- Document section -
______________________________

Open axsaucedo opened 4 years ago
It seems there is a stdlib
folder with some core functions, which have allowed me to get the spirv to compile. I still seem to have strange behaviour on the model as the outputs don't align with the C++ implementation, and given it's deterministic, the outputs should be the same.
However it does look quite positive, but would be good to get further clarity if the function extensions are in usable state, and whether there are best practices. Also whether there are any ideas why the behaviour is not the same as the shader provided above.
from kp import Tensor, Manager, Sequence, log_level
from pyshader import python2shader, f32, ivec3, Array, vec2
from pyshader.stdlib import exp, log
@python2shader
def compute_shader(
index = ("input", "GlobalInvocationId", ivec3),
x_i = ("buffer", 0, Array(f32)),
x_j = ("buffer", 1, Array(f32)),
y = ("buffer", 2, Array(f32)),
w_in = ("buffer", 3, Array(f32)),
w_out_i = ("buffer", 4, Array(f32)),
w_out_j = ("buffer", 5, Array(f32)),
b_in = ("buffer", 6, Array(f32)),
b_out = ("buffer", 7, Array(f32)),
l_out = ("buffer", 8, Array(f32)),
M = ("buffer", 9, Array(f32))):
i = index.x
m = M[0]
w_curr = vec2(w_in[0], w_in[1])
b_curr = b_in[0]
x_curr = vec2(x_i[i], x_j[i])
y_curr = y[i]
z_dot = (w_curr.x * x_curr.x) + (w_curr.y + x_curr.y)
z = z_dot + b_curr
y_hat = 1.0 / (1.0 + exp(-z))
d_z = y_hat - y_curr
d_w = (1.0 / m) * x_curr * d_z
d_b = (1.0 / m) * d_z
loss = -(y_curr * log(y_hat) + ((1.0 + y_curr) * log(1.0 - y_hat)))
w_out_i[i] = d_w.x
w_out_j[i] = d_w.y
b_out[i] = d_b
l_out[i] = loss
# First we create input and ouput tensors for shader
tensor_x_i = Tensor([0.0, 1.0, 1.0, 1.0, 1.0])
tensor_x_j = Tensor([0.0, 0.0, 0.0, 1.0, 1.0])
tensor_y = Tensor([0.0, 0.0, 0.0, 1.0, 1.0])
tensor_w_in = Tensor([0.001, 0.001])
tensor_w_out_i = Tensor([0.0, 0.0, 0.0, 0.0, 0.0])
tensor_w_out_j = Tensor([0.0, 0.0, 0.0, 0.0, 0.0])
tensor_b_in = Tensor([0.0])
tensor_b_out = Tensor([0.0, 0.0, 0.0, 0.0, 0.0])
tensor_l_out = Tensor([0.0, 0.0, 0.0, 0.0, 0.0])
tensor_m = Tensor([ 5.0 ])
# We store them in an array for easier interaction
params = [tensor_x_i, tensor_x_j, tensor_y, tensor_w_in, tensor_w_out_i,
tensor_w_out_j, tensor_b_in, tensor_b_out, tensor_l_out, tensor_m]
mgr = Manager()
# Initalise GPU buffer and memory
mgr.eval_tensor_create_def(params)
ITERATIONS = 100
learning_rate = 0.1
# Perform machine learning training and inference across all input X and Y
for i_iter in range(ITERATIONS):
mgr.eval_tensor_sync_device_def([tensor_w_in, tensor_b_in])
mgr.eval_algo_data_def(params, compute_shader.to_spirv())

______________________________

- Dataset excerpts -
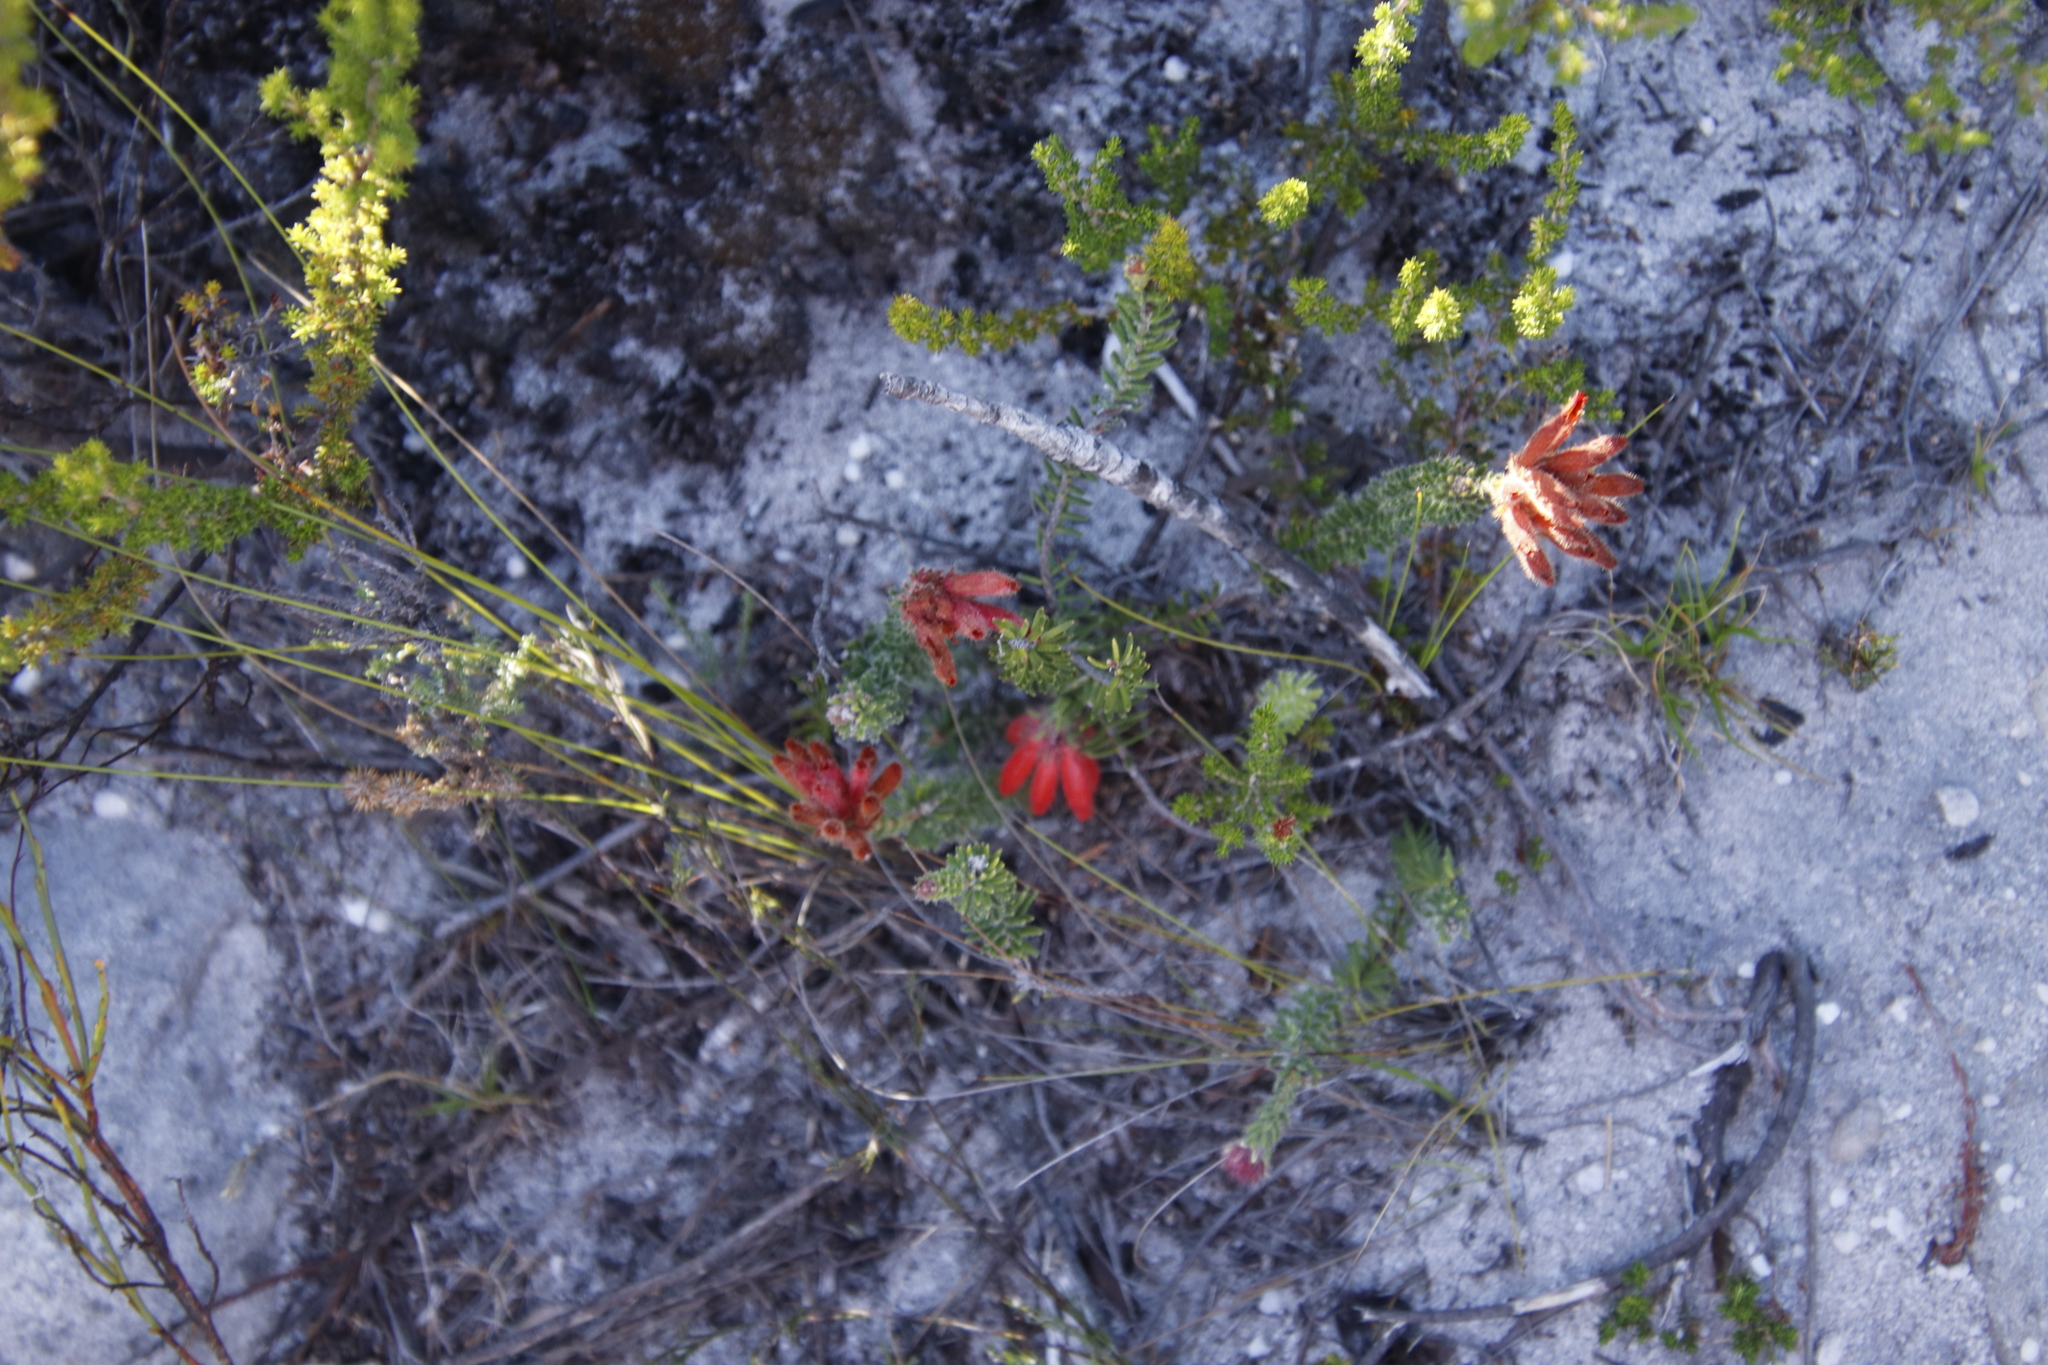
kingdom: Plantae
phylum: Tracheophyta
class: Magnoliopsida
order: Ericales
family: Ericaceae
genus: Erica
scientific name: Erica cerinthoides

______________________________

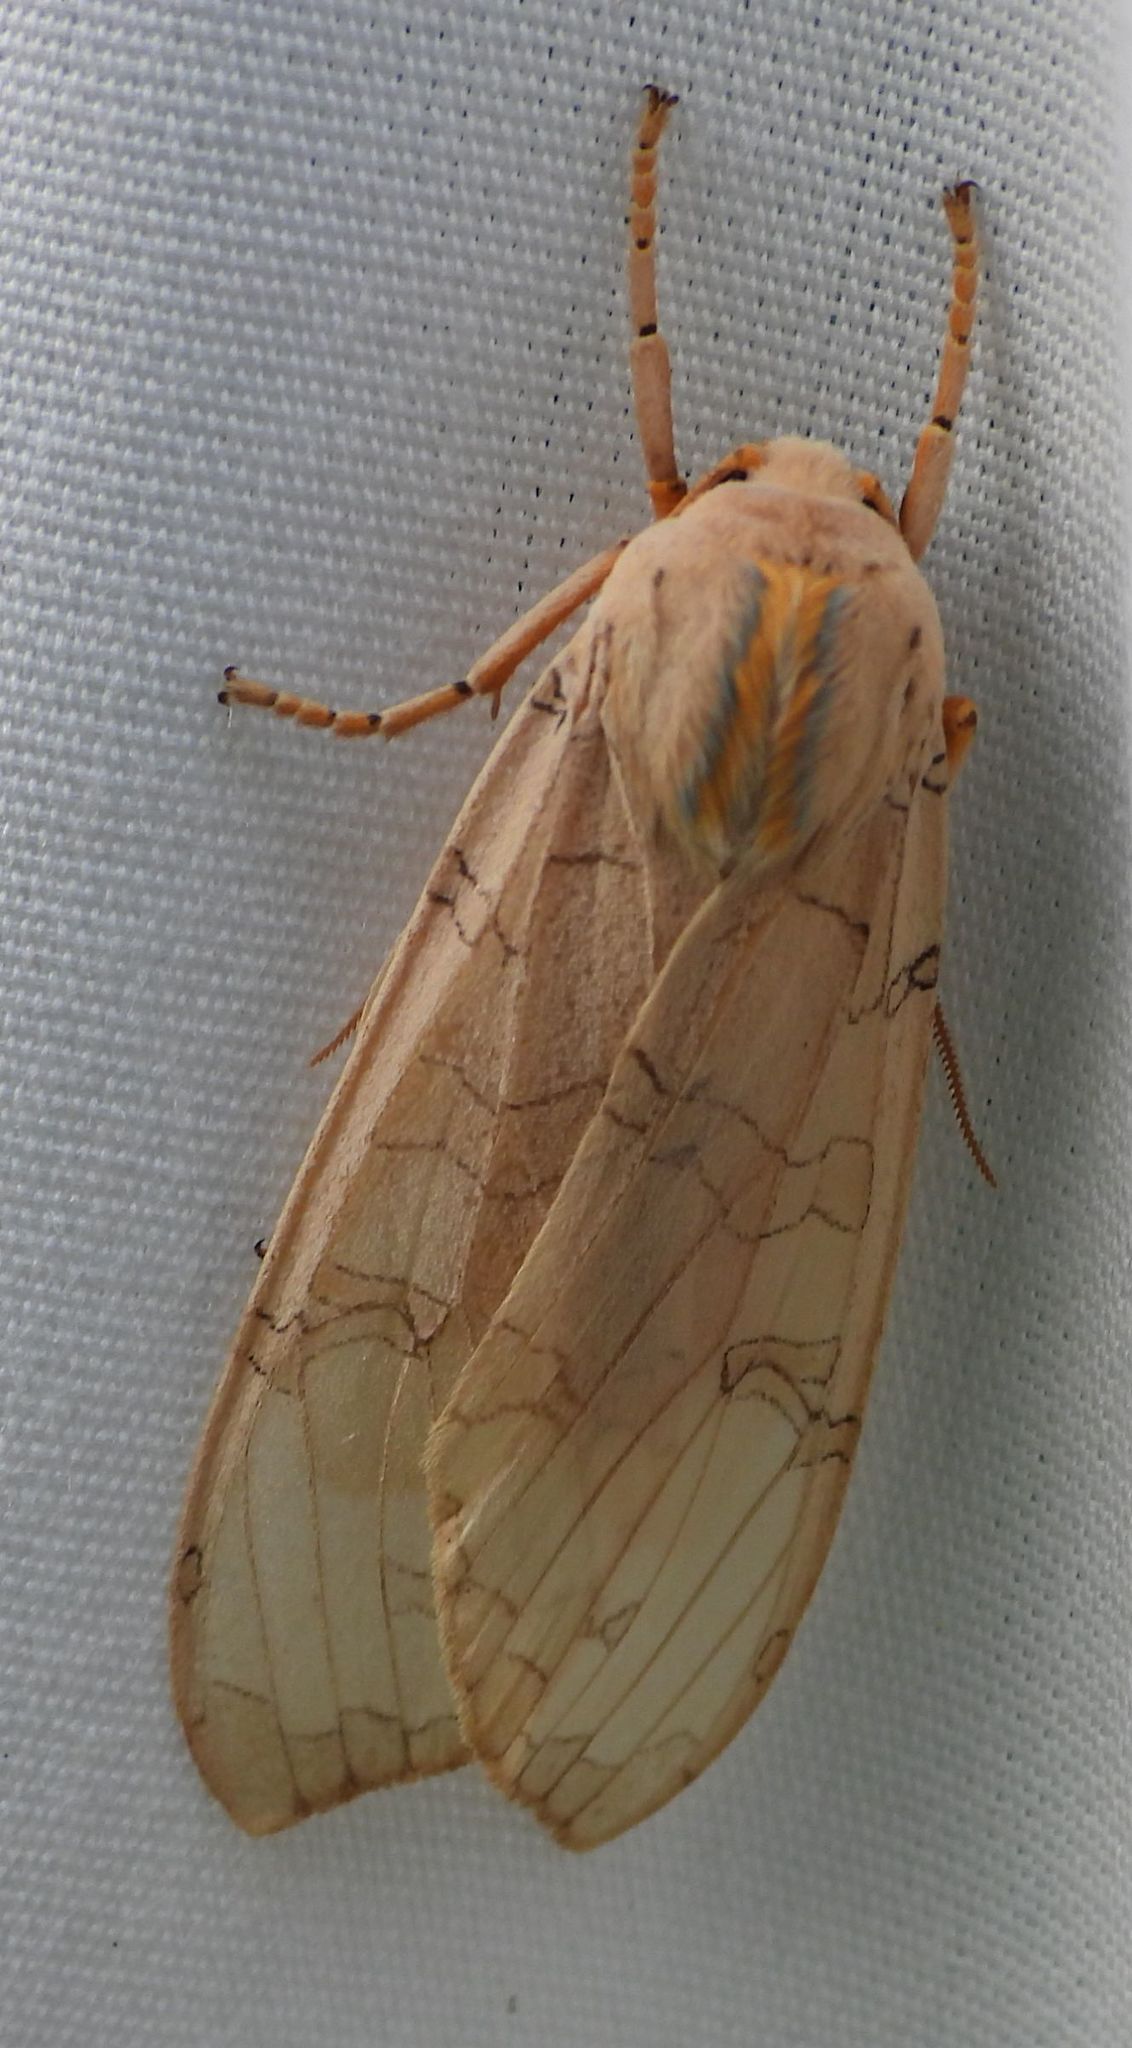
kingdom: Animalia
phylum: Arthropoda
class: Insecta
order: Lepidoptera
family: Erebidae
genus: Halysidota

______________________________

- Exercise prompt -
Reproduce the stretch of the forum thread from "w_out_i[i] = d_w.x" through "tensor_w_out_j = Tensor([0.0, 0.0, 0.0, 0.0, 0.0])", swapping "d_w" for "grad_w" wherever it occurs.

- Completed task -
w_out_i[i] = grad_w.x
w_out_j[i] = grad_w.y
b_out[i] = d_b
l_out[i] = loss
# First we create input and ouput tensors for shader
tensor_x_i = Tensor([0.0, 1.0, 1.0, 1.0, 1.0])
tensor_x_j = Tensor([0.0, 0.0, 0.0, 1.0, 1.0])
tensor_y = Tensor([0.0, 0.0, 0.0, 1.0, 1.0])
tensor_w_in = Tensor([0.001, 0.001])
tensor_w_out_i = Tensor([0.0, 0.0, 0.0, 0.0, 0.0])
tensor_w_out_j = Tensor([0.0, 0.0, 0.0, 0.0, 0.0])